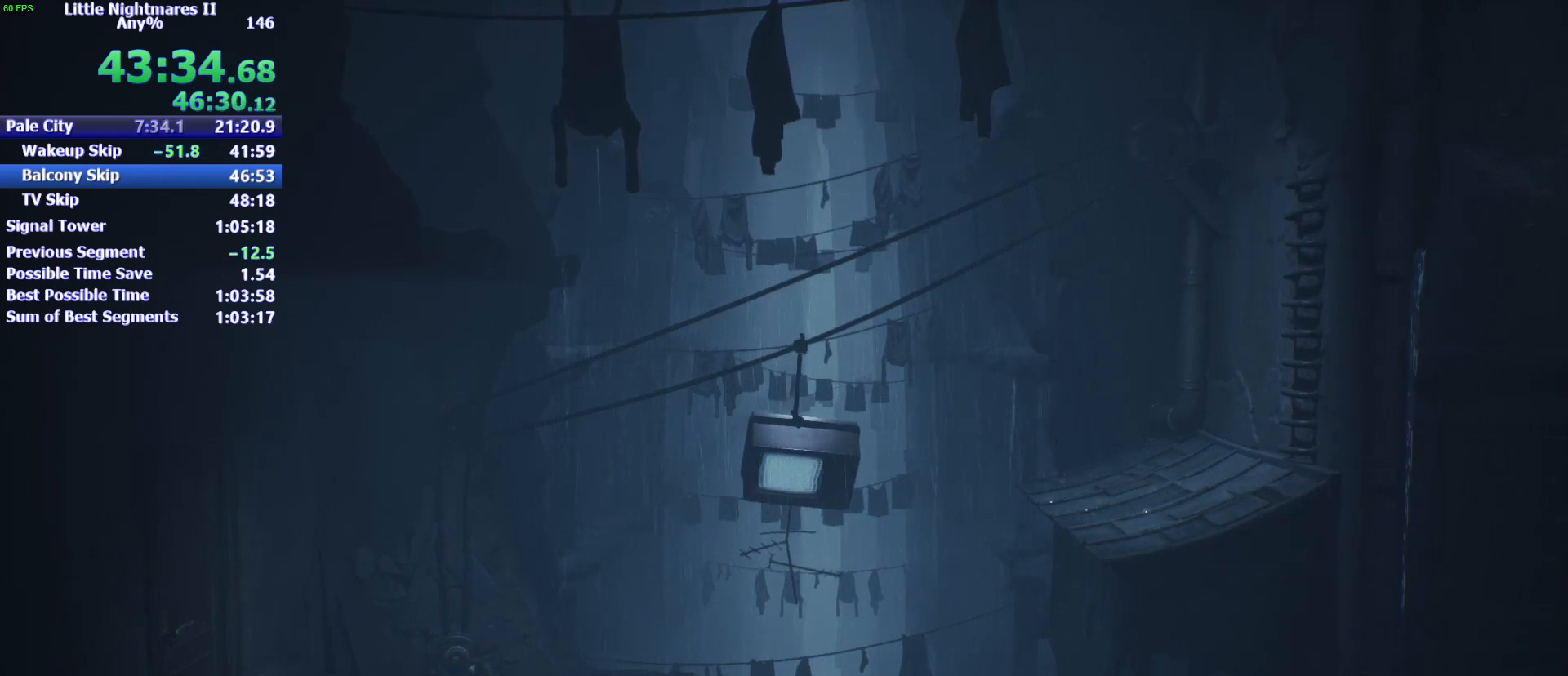
{"keys": ["a"], "mouse": ["left"], "events": [[467, "w", "up"]]}
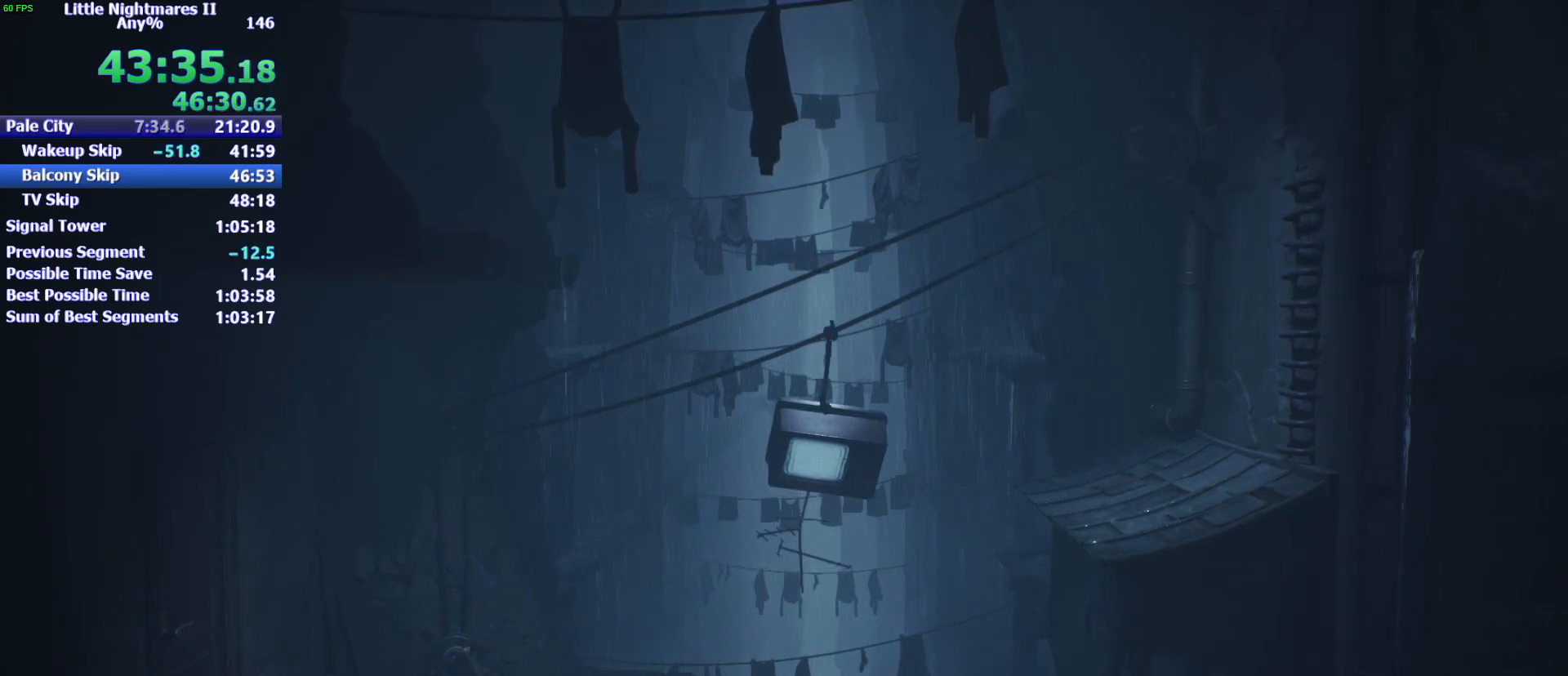
{"keys": ["a", "s"], "mouse": ["left"], "events": [[367, "s", "down"]]}
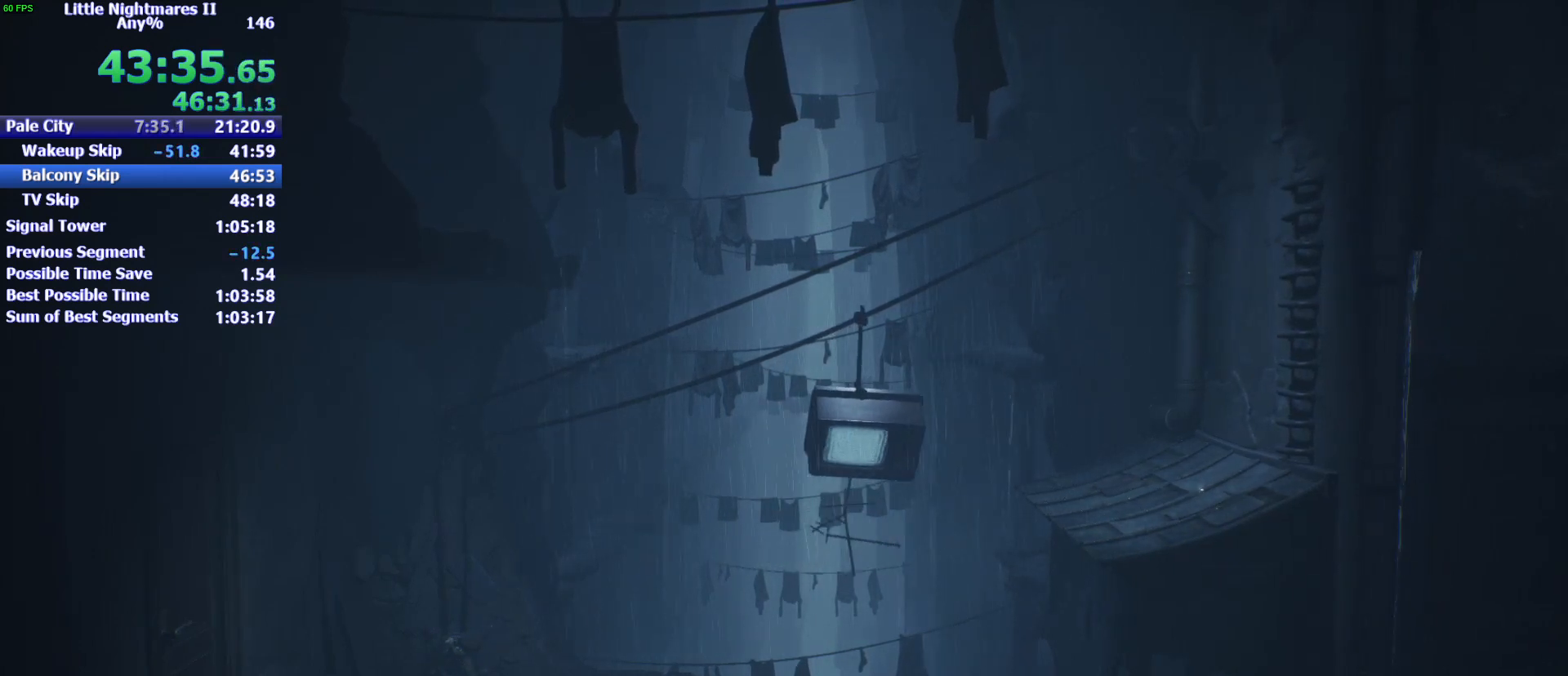
{"keys": ["s"], "mouse": ["left"], "events": [[300, "a", "up"]]}
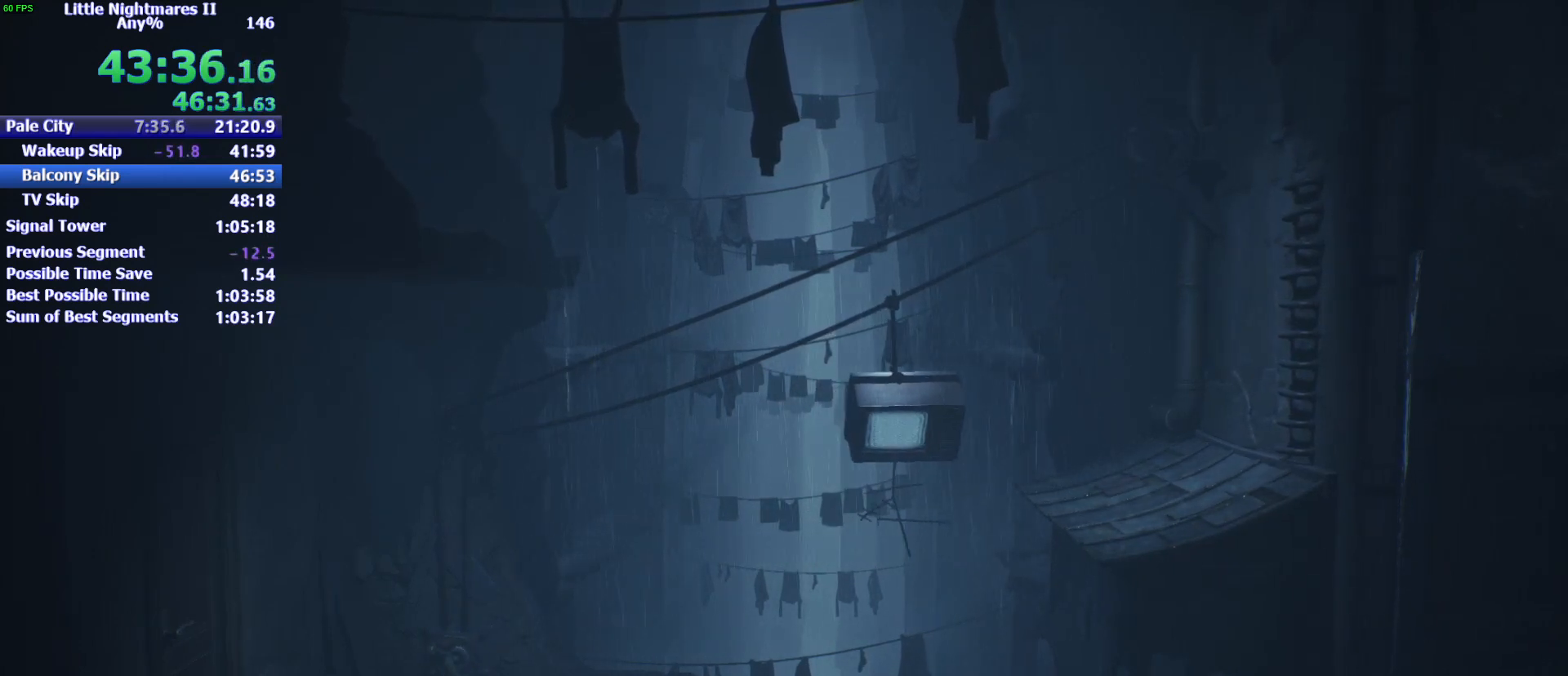
{"keys": ["d", "s"], "mouse": ["left"], "events": [[133, "d", "down"]]}
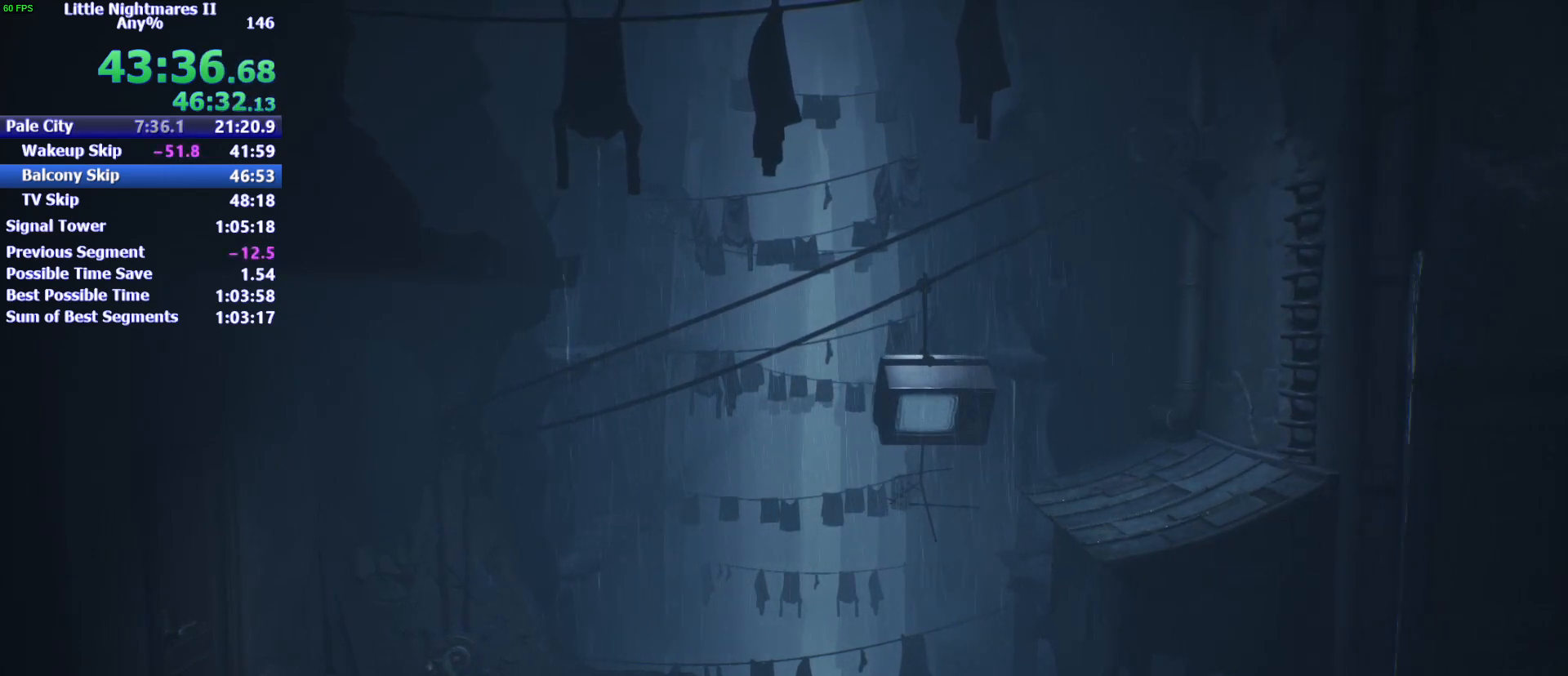
{"keys": ["d"], "mouse": ["left"], "events": [[67, "s", "up"]]}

TASK PROMPT: A single number is needed: the count of lines in the records that include "down".

WRITTEN ANSWER: 2